Animal testing and a little Monday morning crankiness

Animal testing and a little Monday morning crankiness April 30, 2012

(source: Wikipedia Commons; Janet Stephens, photographer)

It’s Monday, and to be quite frank, I’m feeling a little cranky, animal-wise. It’s 10:30 AM and I’ve already been out to clean and feed the chickens, who are raising such a ruckus the neighbors must think I’ve been plucking them bald. The dogs are engaged in their daily in and out and in and out, and considering that Bailey and Bandit still can’t be in the same room, it’s a little exhausting.

So when I read this article at GlobalAnimal.com, my initial response is probably more sarcastic than it might be, had I not had a terrible night’s sleep and a morning filled with barking and bawking and several cups of tea turned cold before I had a chance to drink them.

GlobalAnimal.com author Tazi Phillips shares a post today on 8 household products most people don’t know are tested on animals. It’s enlightening in some ways – and strangely vague in others.

For example, I had no idea Windex is sprayed on animals’ skin and in their eyes to test the amount of irritation. Really? Is that necessary? I know a few humans who might actually be less irritating after being spritzed with window cleaner; maybe we can test the product on them.

But there’s no word on exactly how companies test Band Aids or Trojan condoms on animals. I’m envisioning cages full of monkeys with their fingertips wrapped in boo boo strips, all of them washing dishes and singing, “I am stuck on Band Aids, ‘cuz Band Aids stuck on me” to see if that song is really true.

### PROVIDED DATA
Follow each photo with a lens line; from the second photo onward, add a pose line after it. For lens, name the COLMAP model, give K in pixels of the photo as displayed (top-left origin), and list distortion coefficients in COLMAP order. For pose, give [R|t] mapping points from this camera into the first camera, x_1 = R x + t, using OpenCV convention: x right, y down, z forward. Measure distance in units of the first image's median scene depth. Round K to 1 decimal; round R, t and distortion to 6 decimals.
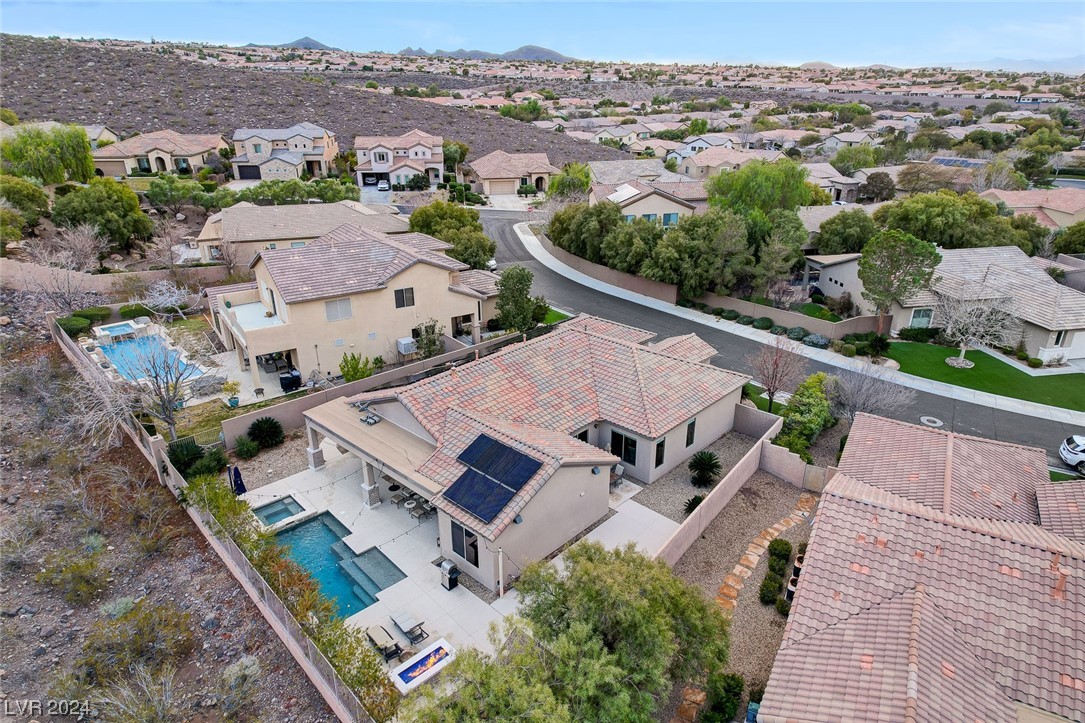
lens RADIAL K [[678.1, 0, 541.5], [0, 678.1, 362.1], [0, 0, 1]] dist [0.069833, -0.036624]
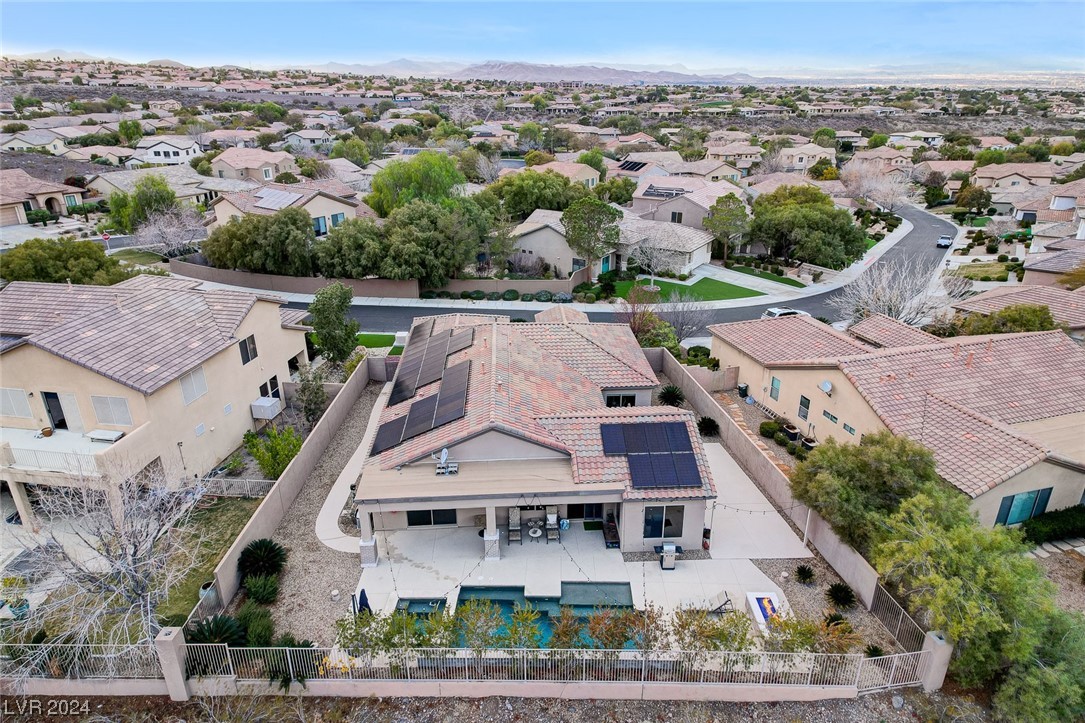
lens RADIAL K [[678.1, 0, 548.1], [0, 678.1, 365.8], [0, 0, 1]] dist [0.069833, -0.036624]
pose [[0.690353, -0.284854, 0.665035, -0.375932], [0.281882, 0.952488, 0.115365, -0.054271], [-0.666300, 0.107819, 0.737848, 0.153818]]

### SET OF TASKS
1. Write out the part of the animal testing post between "So when I read" and "to drink them.", inclusive.
2. Translate this sentence from the animal testing post into Spanish: "For example, I had no idea Windex is sprayed on animals’ skin and in their eyes to test the amount of irritation."
3. Continue the blog post about animal testing from its last sentence.

### YOUR WRITTEN ANSWERS
1.
So when I read this article at GlobalAnimal.com, my initial response is probably more sarcastic than it might be, had I not had a terrible night’s sleep and a morning filled with barking and bawking and several cups of tea turned cold before I had a chance to drink them.

2. Por ejemplo, no tenía idea de que el Windex se rocía sobre la piel y en los ojos de los animales para medir el grado de irritación.

3.
 And how do you test a condom for safety? Find a monkey, give him a few drinks and turn on some mood  music, let him loose in a room full of females, then roll on the Trojan and wait to see if he gets his cage mate pregnant?

And Kleenex? Do they infect a bunch of mice with the flu virus and then see how long it takes for their little noses to get chapped from constant blowing and wiping?

I know, cranky. I’m sorry.

I realize animal testing is a serious issue – feeding animals dangerous chemicals and then cutting them open to see what’s happened. Spraying them with window cleaner. Testing the effectiveness of adhesive on their skin and fur.  Those are the mild examples; the pictures of what’s done to animals in the name of research are horrible. Are these products we so desperately need that we have to hurt animals to have them?

(Or so dangerous – shampoo? Really? If shampoo is so dangerous that we need to test it on a rabbit first, maybe we need to rethink our hair care choices.)

At the same time, we have to acknowledge that animal testing has given us beneficial medicines and medical treatments. Advances in the treatment of breast cancer, Parkinsons disease, Alzheimers, heart disease, organ transplants, mental illness and more would have been impossible without experiments and research conducted on animals. There’s no way to deny that we all – all of us, even those who oppose animal testing – have enjoyed the benefits of that testing.

Somewhere, there has to be a middle ground, a humane way to respectfully explore scientific possibilities without being gratuitously inhumane to animals in the process. But to say we should never test anything on animals? I’m not so sure I can agree with that.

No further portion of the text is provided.